Work instructions. Retype, word for word, only the lines from the one containing "Фото - 2024" through the last line of the listing below. Pictures do not belong in the result.

=======

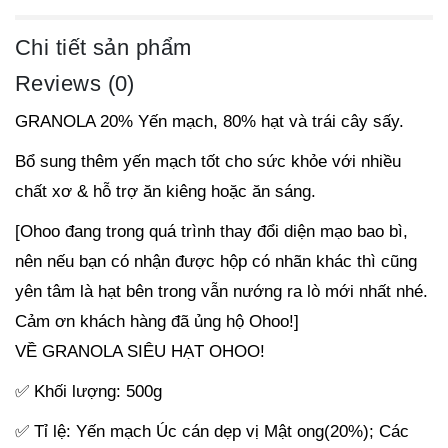
Chi tiết sản phẩm
Reviews (0)
GRANOLA 20% Yến mạch, 80% hạt và trái cây sấy.
Bổ sung thêm yến mạch tốt cho sức khỏe với nhiều
chất xơ & hỗ trợ ăn kiêng hoặc ăn sáng.
[Ohoo đang trong quá trình thay đổi diện mạo bao bì,
nên nếu bạn có nhận được hộp có nhãn khác thì cũng
yên tâm là hạt bên trong vẫn nướng ra lò mới nhất nhé.
Cảm ơn khách hàng đã ủng hộ Ohoo!]
VỀ GRANOLA SIÊU HẠT OHOO!
✅ Khối lượng: 500g
✅ Tỉ lệ: Yến mạch Úc cán dẹp vị Mật ong(20%); Các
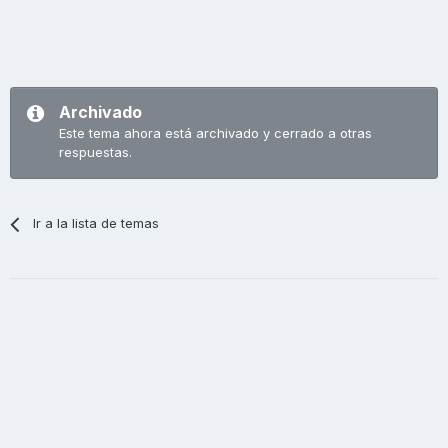
Archivado
Este tema ahora está archivado y cerrado a otras
respuestas.
Ir a la lista de temas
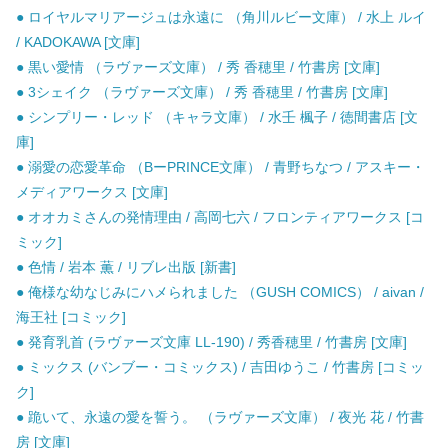
● ロイヤルマリアージュは永遠に （角川ルビー文庫） / 水上 ルイ
/ KADOKAWA [文庫]
● 黒い愛情 （ラヴァーズ文庫） / 秀 香穂里 / 竹書房 [文庫]
● 3シェイク （ラヴァーズ文庫） / 秀 香穂里 / 竹書房 [文庫]
● シンプリー・レッド （キャラ文庫） / 水壬 楓子 / 徳間書店 [文
庫]
● 溺愛の恋愛革命 （BーPRINCE文庫） / 青野ちなつ / アスキー・
メディアワークス [文庫]
● オオカミさんの発情理由 / 高岡七六 / フロンティアワークス [コ
ミック]
● 色情 / 岩本 薫 / リブレ出版 [新書]
● 俺様な幼なじみにハメられました （GUSH COMICS） / aivan /
海王社 [コミック]
● 発育乳首 (ラヴァーズ文庫 LL-190) / 秀香穂里 / 竹書房 [文庫]
● ミックス (バンブー・コミックス) / 吉田ゆうこ / 竹書房 [コミッ
ク]
● 跪いて、永遠の愛を誓う。 （ラヴァーズ文庫） / 夜光 花 / 竹書
房 [文庫]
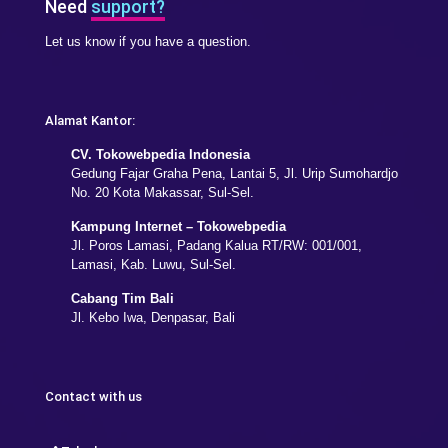
Need
support?
Let us know if you have a question.
Alamat Kantor:
CV. Tokowebpedia Indonesia
Gedung Fajar Graha Pena, Lantai 5, Jl. Urip Sumohardjo
No. 20 Kota Makassar, Sul-Sel.
Kampung Internet – Tokowebpedia
Jl. Poros Lamasi, Padang Kalua RT/RW: 001/001,
Lamasi, Kab. Luwu, Sul-Sel.
Cabang Tim Bali
Jl. Kebo Iwa, Denpasar, Bali
Contact with us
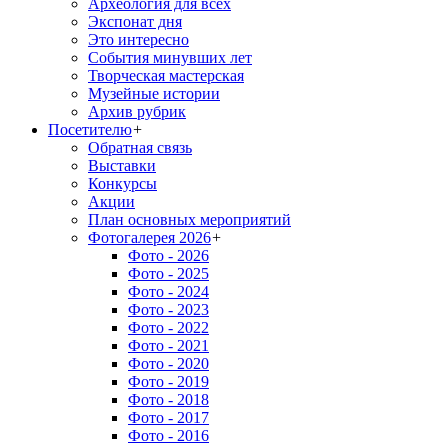
Археология для всех
Экспонат дня
Это интересно
События минувших лет
Творческая мастерская
Музейные истории
Архив рубрик
Посетителю
+
Обратная связь
Выставки
Конкурсы
Акции
План основных мероприятий
Фотогалерея 2026
+
Фото - 2026
Фото - 2025
Фото - 2024
Фото - 2023
Фото - 2022
Фото - 2021
Фото - 2020
Фото - 2019
Фото - 2018
Фото - 2017
Фото - 2016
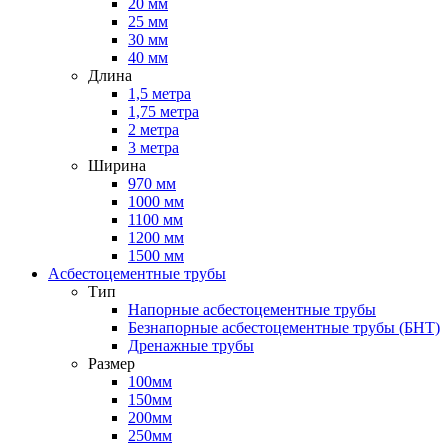
20 мм
25 мм
30 мм
40 мм
Длина
1,5 метра
1,75 метра
2 метра
3 метра
Ширина
970 мм
1000 мм
1100 мм
1200 мм
1500 мм
Асбестоцементные трубы
Тип
Напорные асбестоцементные трубы
Безнапорные асбестоцементные трубы (БНТ)
Дренажные трубы
Размер
100мм
150мм
200мм
250мм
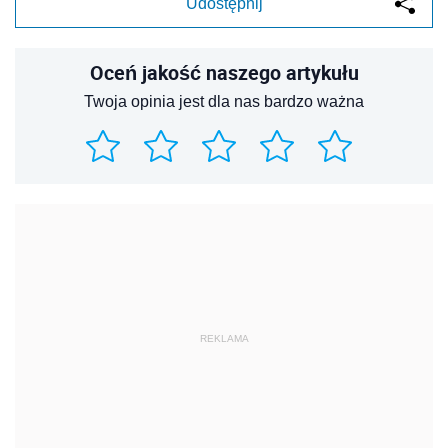
Udostępnij
Oceń jakość naszego artykułu
Twoja opinia jest dla nas bardzo ważna
REKLAMA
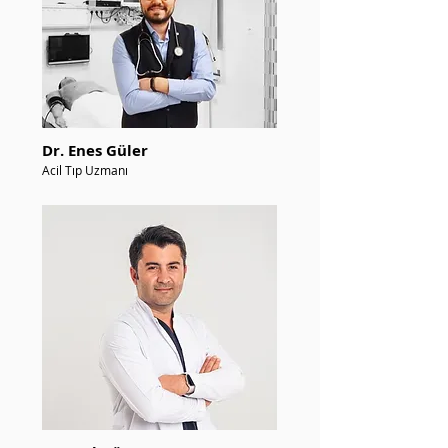
Dr. Enes Güler
Acil Tıp Uzmanı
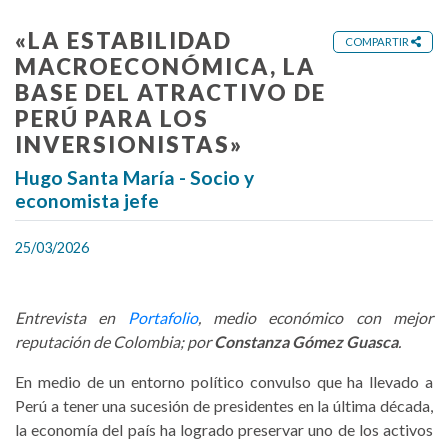
«LA ESTABILIDAD
COMPARTIR
MACROECONÓMICA, LA
BASE DEL ATRACTIVO DE
PERÚ PARA LOS
INVERSIONISTAS»
Hugo Santa María - Socio y
economista jefe
25/03/2026
Entrevista en
Portafolio
, medio económico con mejor
reputación de Colombia; por
Constanza Gómez Guasca
.
En medio de un entorno político convulso que ha llevado a
Perú a tener una sucesión de presidentes en la última década,
la economía del país ha logrado preservar uno de los activos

=======

Result for this exercise.
Фото - 2024
Фото - 2023
Фото - 2022
Фото - 2021
Фото - 2020
Фото - 2019
Фото - 2018
Фото - 2017
Фото - 2016
20 мм
25 мм
30 мм
40 мм
Длина
1,5 метра
1,75 метра
2 метра
3 метра
Ширина
970 мм
1000 мм
1100 мм
1200 мм
1500 мм
Асбестоцементные трубы
Тип
Напорные асбестоцементные трубы
Безнапорные асбестоцементные трубы (БНТ)
Дренажные трубы
Размер
100мм
150мм
200мм
250мм
Udostępnij
Oceń jakość naszego artykułu
Twoja opinia jest dla nas bardzo ważna
REKLAMA
Dr. Enes Güler
Acil Tıp Uzmanı
«LA ESTABILIDAD
COMPARTIR
MACROECONÓMICA, LA
BASE DEL ATRACTIVO DE
PERÚ PARA LOS
INVERSIONISTAS»
Hugo Santa María - Socio y
economista jefe
25/03/2026
Entrevista en
Portafolio
, medio económico con mejor
reputación de Colombia; por
Constanza Gómez Guasca
.
En medio de un entorno político convulso que ha llevado a
Perú a tener una sucesión de presidentes en la última década,
la economía del país ha logrado preservar uno de los activos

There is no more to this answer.